Vulnerable communities such as migrant workers and refugees have been disproportionately affected by the COVID-19 pandemic. They have been left out of the ongoing response to the pandemic highlighting an ethical failure of global proportions. It is in our moral and pragmatic interests that these vulnerable groups are engaged and solutions on how best to protect them are shared and scaled to prevent continued transmission of the virus, which leaves everyone at risk, and to better manage future disease outbreaks.

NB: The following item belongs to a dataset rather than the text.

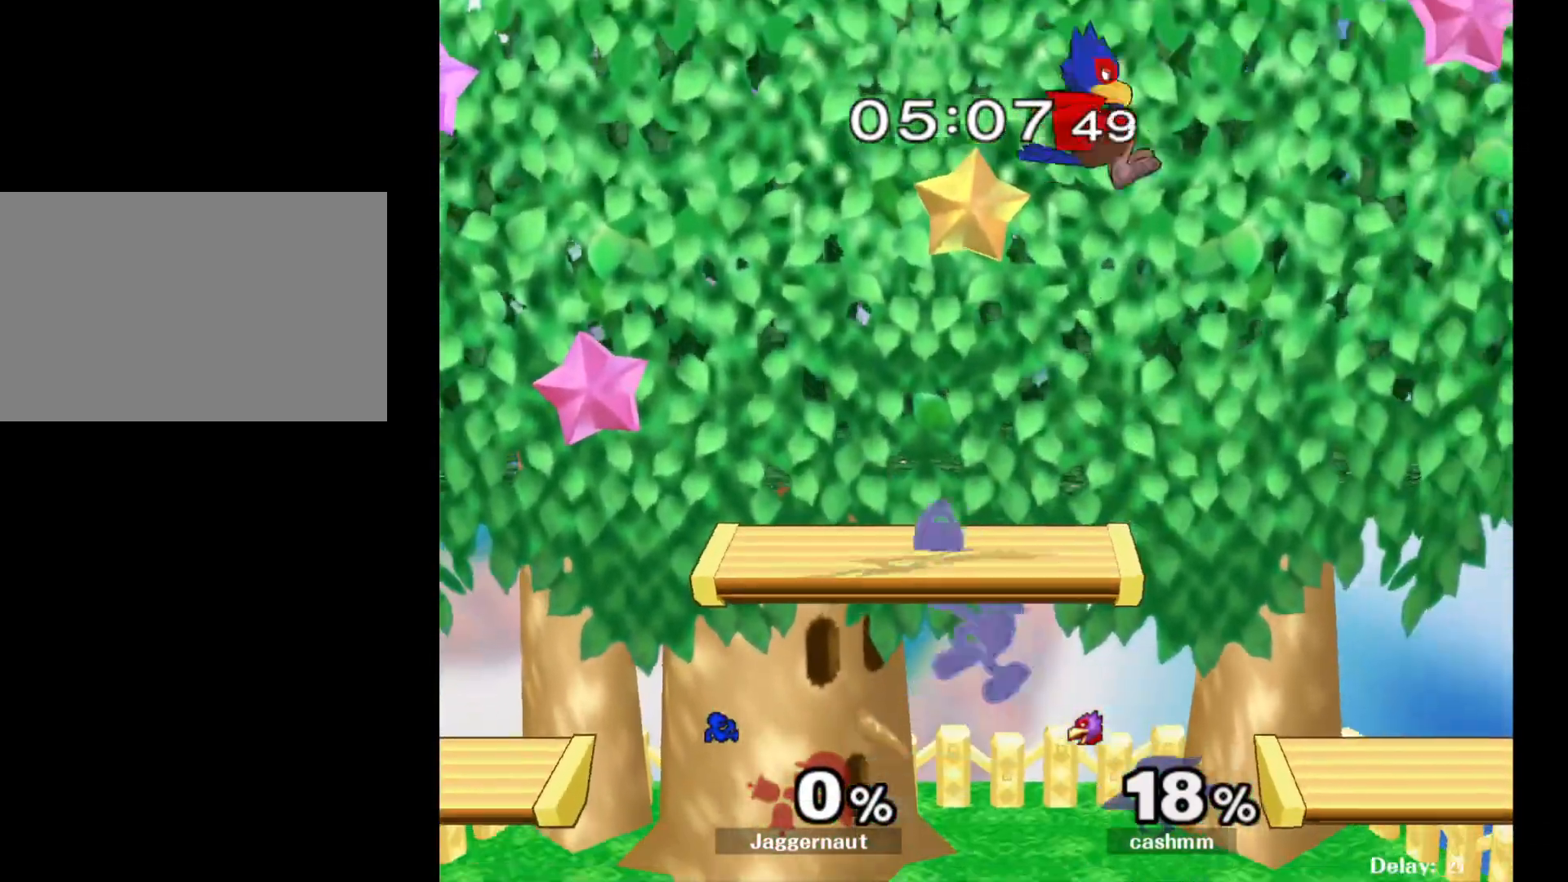
{"buttons": [], "left_stick": "left", "right_stick": "center", "events": [[17, "Y", "up"], [100, "A", "up"], [117, "left_stick", "left"]]}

During the pandemic, members from vulnerable communities came together and developed on the ground social innovations using limited resources to support each other. For example, in Thailand, community led efforts helped solve healthcare access problems amongst the most marginalised groups leading to greater community testing and vaccine delivery, while in Uganda, community based interventions allowed people living with HIV to have continued access to treatment and drugs during lockdowns. Similarly, in the United States, American Indians who were adversely impacted by COVID-19 identified innovative ways to distribute food and medicine. Leveraging their own strengths as a community, and with additional support from philanthropy, businesses, and academia, they were part of the first COVID vaccination trials and have gone on to have the highest vaccination rate of any ethnic group in the country.

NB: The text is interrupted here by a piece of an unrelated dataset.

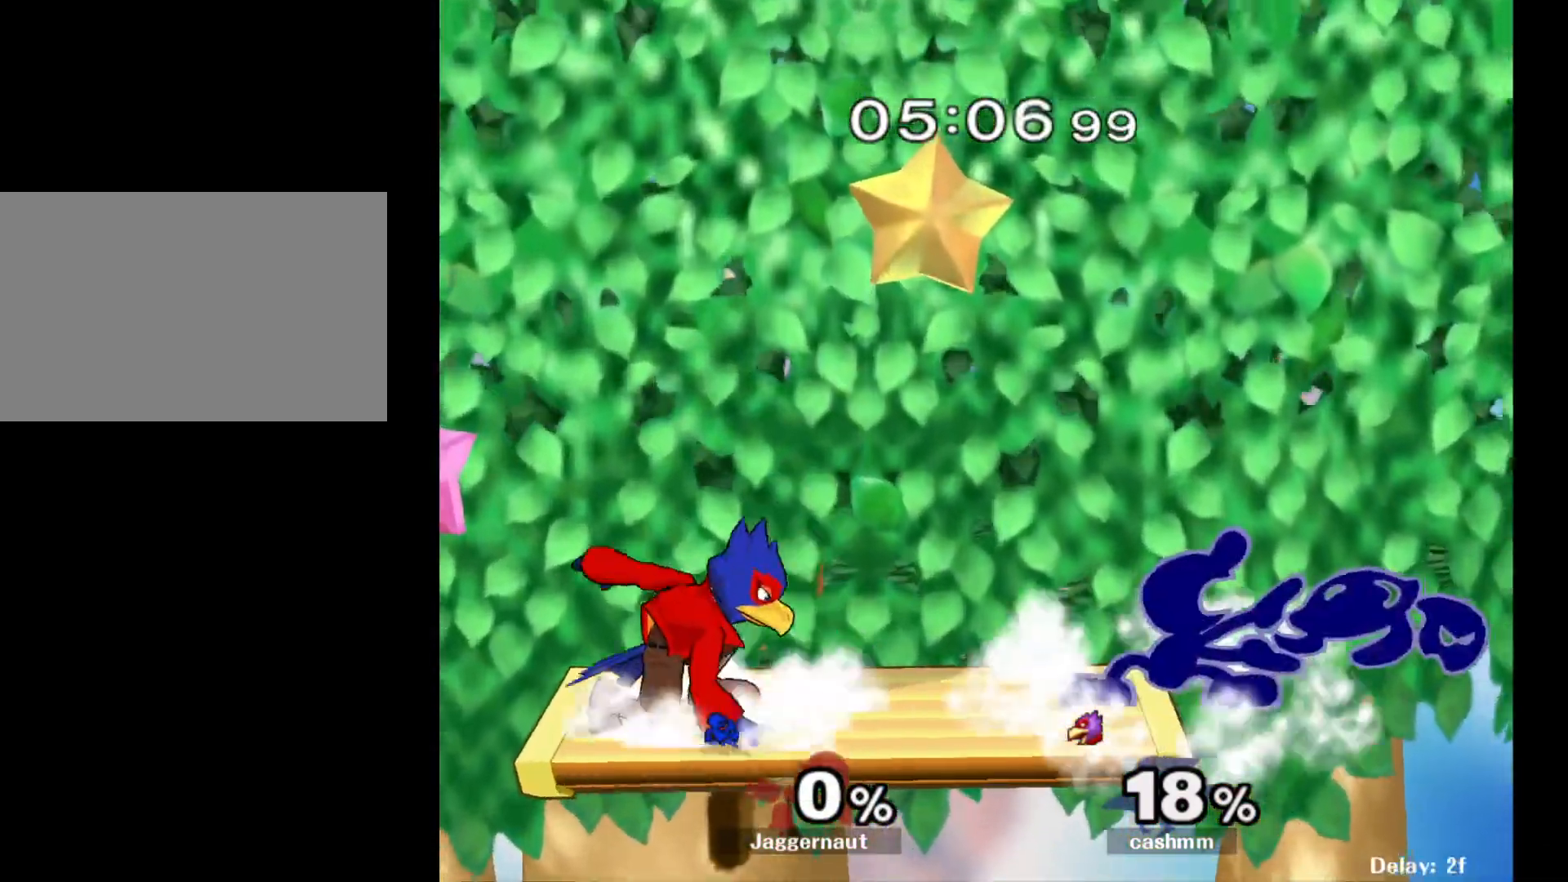
{"buttons": [], "left_stick": "left", "right_stick": "center", "events": []}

The varied responses by countries during the COVID-19 pandemic have shown a real need for a mechanism that facilitates dissemination and the adopting of best practices in real time for better response, continuous learning and improvement. Through this Call to Action, Johns Hopkins seeks to develop a Global Community Pandemic Innovation Lab with the aim to reduce societal vulnerabilities through the sharing of accumulated learnings and scaling of successful approaches to empower local and national leaders to protect and build trust among communities for better pandemic security. This will be done by building networks of communities that are working together with governments, businesses, and philanthropies. These networks will learn from one another to leverage community pandemic solutions to serve the most vulnerable and build resilience in communities.